Stored data
★ ★ ★ ★

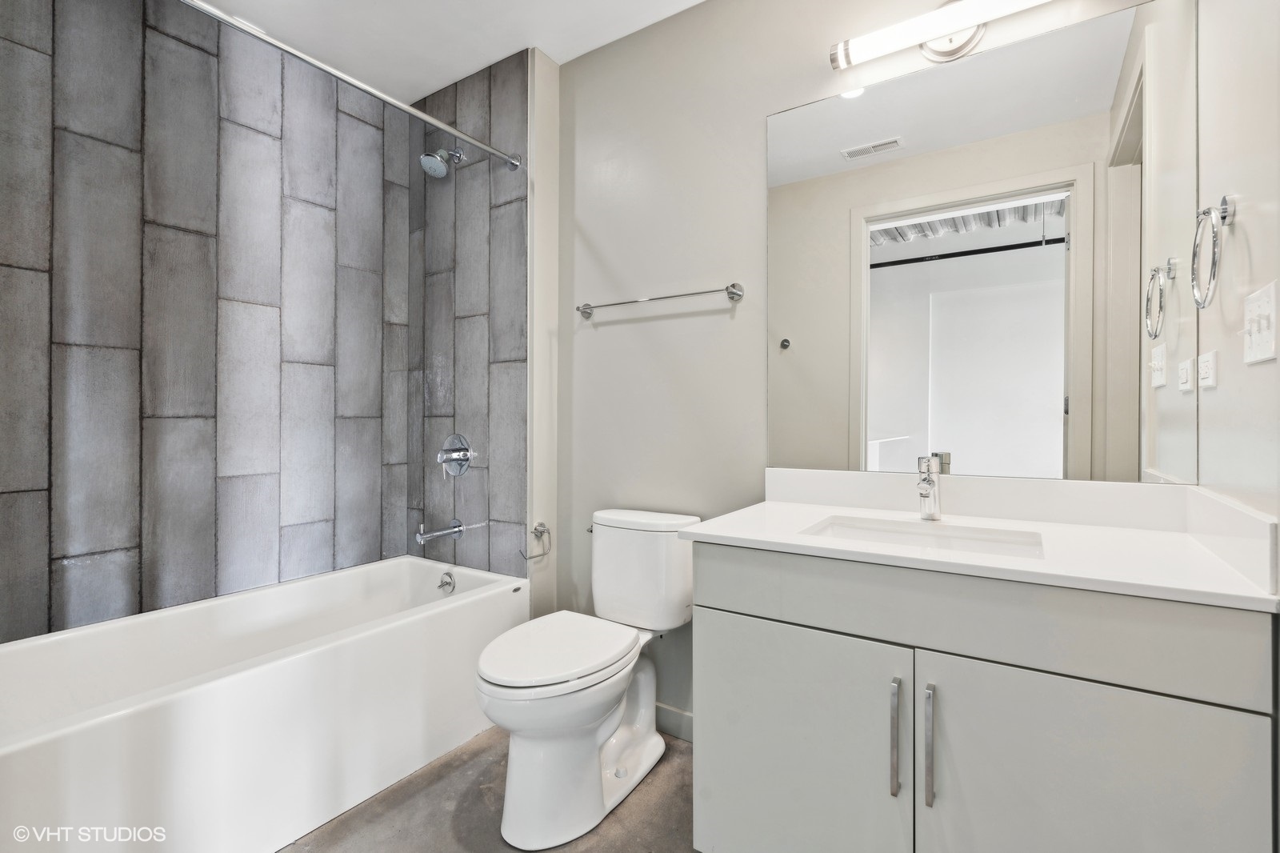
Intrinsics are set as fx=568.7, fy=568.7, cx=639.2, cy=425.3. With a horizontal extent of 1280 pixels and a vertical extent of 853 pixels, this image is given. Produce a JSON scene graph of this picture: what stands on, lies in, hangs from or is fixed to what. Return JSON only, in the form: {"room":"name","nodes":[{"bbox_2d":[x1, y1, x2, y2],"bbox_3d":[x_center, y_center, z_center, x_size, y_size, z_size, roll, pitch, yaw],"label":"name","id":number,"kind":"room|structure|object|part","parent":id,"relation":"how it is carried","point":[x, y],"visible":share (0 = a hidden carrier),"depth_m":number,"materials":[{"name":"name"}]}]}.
{"room":"bathroom","nodes":[
{"label":"bathroom","id":0,"kind":"room"},
{"bbox_2d":[0,0,400,646],"bbox_3d":[-1.534,-0.254,1.937,0.124,2.428,1.612,0,0,33],"label":"tiled wall","id":1,"kind":"structure","parent":0,"point":[56,553],"depth_m":1.91,"materials":[{"name":"grey tile"}]},
{"bbox_2d":[189,0,706,98],"bbox_3d":[-0.382,-1.471,1.182,2.955,0.100,1.974,0,0,33],"label":"ceiling","id":2,"kind":"structure","parent":0,"point":[462,75],"depth_m":2.04,"materials":[{"name":"white paint"}]},
{"bbox_2d":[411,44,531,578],"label":"tiled wall","id":3,"kind":"structure","parent":0,"point":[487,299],"depth_m":2.31,"materials":[{"name":"grey tile"}]},
{"bbox_2d":[181,0,525,173],"bbox_3d":[-0.901,-1.002,1.545,0.069,0.063,1.496,0,0,33],"label":"shower curtain rod","id":4,"kind":"object","parent":3,"relation":"attached to","point":[289,50],"visible":0.98,"depth_m":1.62,"materials":[{"name":"silver metal"}]},
{"bbox_2d":[415,519,463,544],"bbox_3d":[-0.804,0.426,2.275,0.063,0.072,0.184,0,0,33],"label":"tub spout","id":5,"kind":"object","parent":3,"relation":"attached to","point":[426,535],"visible":0.98,"depth_m":2.26,"materials":[{"name":"silver metal"}]},
{"bbox_2d":[418,147,463,177],"bbox_3d":[-0.795,-1.066,2.278,0.114,0.152,0.172,0,0,33],"label":"shower head","id":6,"kind":"object","parent":3,"relation":"attached to","point":[439,165],"visible":0.99,"depth_m":2.24},
{"bbox_2d":[436,432,475,475],"bbox_3d":[-0.767,0.120,2.326,0.178,0.175,0.082,0,0,33],"label":"shower valve","id":7,"kind":"object","parent":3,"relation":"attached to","point":[464,454],"visible":0.99,"depth_m":2.33,"materials":[{"name":"silver metal"}]},
{"bbox_2d":[276,726,697,852],"bbox_3d":[-0.357,1.116,1.175,2.992,0.093,2.070,0,0,33],"label":"floor","id":8,"kind":"structure","parent":0,"point":[437,786],"depth_m":1.56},
{"bbox_2d":[0,554,527,852],"bbox_3d":[-1.132,0.831,1.735,0.745,0.482,1.535,0,0,33],"label":"bathtub","id":9,"kind":"object","parent":8,"relation":"on","point":[256,685],"visible":0.97,"depth_m":1.53,"materials":[{"name":"white plastic"}]},
{"bbox_2d":[436,569,455,593],"bbox_3d":[-0.771,0.621,2.262,0.075,0.078,0.036,0,0,33],"label":"overflow drain","id":10,"kind":"object","parent":9,"relation":"attached to","point":[446,582],"visible":0.97,"depth_m":2.25,"materials":[{"name":"silver metal"}]},
{"bbox_2d":[476,506,703,848],"bbox_3d":[-0.144,0.685,1.702,0.431,0.777,0.770,0,0,33],"label":"toilet","id":11,"kind":"object","parent":8,"relation":"on","point":[592,717],"visible":0.99,"depth_m":1.57,"materials":[{"name":"white ceramic"}]},
{"bbox_3d":[-0.237,0.639,1.678,0.362,0.047,0.499,0,0,33],"label":"toilet lid","id":12,"kind":"part","parent":11,"relation":"part of","materials":[{"name":"white plastic"}]},
{"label":"flush lever","id":13,"kind":"part","parent":11,"relation":"part of","materials":[{"name":"silver metal"}]},
{"bbox_2d":[690,542,1279,852],"bbox_3d":[0.644,0.671,1.258,0.942,0.831,0.595,0,0,33],"label":"vanity cabinet","id":14,"kind":"object","parent":8,"relation":"on","point":[825,622],"visible":0.93,"depth_m":1.01,"materials":[{"name":"paint"}]},
{"bbox_3d":[0.312,0.744,1.216,0.443,0.580,0.029,0,0,33],"label":"cabinet door","id":15,"kind":"part","parent":14,"relation":"part of","materials":[{"name":"grey"}]},
{"bbox_3d":[0.481,0.591,1.079,0.016,0.213,0.032,0,0,33],"label":"bar pull","id":16,"kind":"part","parent":14,"relation":"part of","materials":[{"name":"silver metal"}]},
{"bbox_3d":[0.525,0.585,1.040,0.016,0.207,0.031,0,0,33],"label":"bar pull","id":17,"kind":"part","parent":14,"relation":"part of","materials":[{"name":"silver metal"}]},
{"bbox_2d":[680,473,1279,611],"bbox_3d":[0.682,0.212,1.321,1.002,0.117,0.605,0,0,33],"label":"countertop","id":18,"kind":"structure","parent":14,"relation":"on","point":[732,533],"depth_m":1.22,"materials":[{"name":"white stone"}]},
{"bbox_2d":[800,513,1046,558],"bbox_3d":[0.629,0.323,1.273,0.502,0.138,0.343,0,0,33],"label":"sink","id":19,"kind":"object","parent":18,"relation":"in","point":[880,535],"visible":0.36,"depth_m":1.38,"materials":[{"name":"white ceramic"}]},
{"bbox_2d":[916,454,943,521],"bbox_3d":[0.704,0.153,1.393,0.054,0.161,0.149,0,0,33],"label":"faucet","id":20,"kind":"object","parent":18,"relation":"on","point":[928,486],"visible":1,"depth_m":1.41,"materials":[{"name":"silver metal"}]},
{"bbox_3d":[0.535,0.342,1.075,0.870,0.151,0.047,0,0,33],"label":"drawer","id":21,"kind":"part","parent":14,"relation":"part of","materials":[{"name":"grey paint"}]},
{"bbox_3d":[0.715,0.738,0.944,0.396,0.610,0.032,0,0,33],"label":"cabinet door","id":22,"kind":"part","parent":14,"relation":"part of","materials":[{"name":"grey"}]},
{"bbox_2d":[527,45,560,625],"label":"wall trim","id":23,"kind":"structure","parent":0,"point":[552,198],"depth_m":2.19,"materials":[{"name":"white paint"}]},
{"bbox_2d":[520,521,551,559],"bbox_3d":[-0.395,0.426,2.108,0.059,0.125,0.158,0,0,33],"label":"toilet paper holder","id":24,"kind":"object","parent":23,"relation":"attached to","point":[530,558],"visible":0.99,"depth_m":2.14,"materials":[{"name":"silver metal"}]},
{"bbox_2d":[556,0,1176,730],"bbox_3d":[0.476,-0.177,1.797,2.042,2.500,0.117,0,0,33],"label":"back wall","id":25,"kind":"structure","parent":0,"point":[585,217],"depth_m":1.96,"materials":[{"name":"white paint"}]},
{"bbox_2d":[576,282,749,318],"bbox_3d":[0.050,-0.428,1.955,0.659,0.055,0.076,0,0,33],"label":"towel bar","id":26,"kind":"object","parent":25,"relation":"attached to","point":[727,290],"visible":0.98,"depth_m":1.88,"materials":[{"name":"silver metal"}]},
{"bbox_2d":[655,701,694,742],"bbox_3d":[0.108,1.019,1.963,0.865,0.093,0.013,0,0,33],"label":"baseboard","id":27,"kind":"structure","parent":25,"relation":"attached to","point":[670,710],"depth_m":1.95,"materials":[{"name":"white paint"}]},
{"bbox_2d":[828,0,1051,70],"bbox_3d":[0.813,-1.033,1.445,0.632,0.133,0.123,0,0,33],"label":"vanity light","id":28,"kind":"object","parent":25,"relation":"attached to","point":[940,16],"visible":0.98,"depth_m":1.46,"materials":[{"name":"silver metal"}]},
{"bbox_2d":[765,0,1198,488],"bbox_3d":[0.798,-0.410,1.528,1.039,1.098,0.006,0,0,33],"label":"mirror","id":29,"kind":"object","parent":25,"relation":"attached to","point":[885,426],"visible":0.98,"depth_m":1.44,"materials":[{"name":"mirror"}]},
{"bbox_2d":[1196,0,1279,525],"bbox_3d":[0.911,-0.165,0.674,0.115,2.491,1.460,0,0,33],"label":"right wall","id":30,"kind":"structure","parent":0,"point":[1238,225],"depth_m":1.02,"materials":[{"name":"white paint"}]},
{"bbox_2d":[1197,349,1217,388],"bbox_3d":[1.160,-0.113,1.165,0.011,0.075,0.098,0,0,33],"label":"wall socket","id":31,"kind":"object","parent":30,"relation":"attached to","point":[1208,356],"visible":0.96,"depth_m":1.14,"materials":[{"name":"white plastic"}]},
{"bbox_2d":[1189,195,1235,307],"bbox_3d":[1.057,-0.323,1.043,0.056,0.201,0.166,0,0,33],"label":"towel ring","id":32,"kind":"object","parent":30,"relation":"attached to","point":[1226,212],"visible":0.98,"depth_m":1.04,"materials":[{"name":"silver metal"}]},
{"bbox_2d":[1241,280,1277,364],"bbox_3d":[1.007,-0.162,0.929,0.017,0.117,0.131,0,0,33],"label":"light switch","id":33,"kind":"object","parent":30,"relation":"attached to","point":[1261,344],"visible":0.98,"depth_m":0.91,"materials":[{"name":"white plastic"}]}
]}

★ ★ ★ ★

From the data above, copy out every line with the string "pull" in it.

{"bbox_3d":[0.481,0.591,1.079,0.016,0.213,0.032,0,0,33],"label":"bar pull","id":16,"kind":"part","parent":14,"relation":"part of","materials":[{"name":"silver metal"}]},
{"bbox_3d":[0.525,0.585,1.040,0.016,0.207,0.031,0,0,33],"label":"bar pull","id":17,"kind":"part","parent":14,"relation":"part of","materials":[{"name":"silver metal"}]},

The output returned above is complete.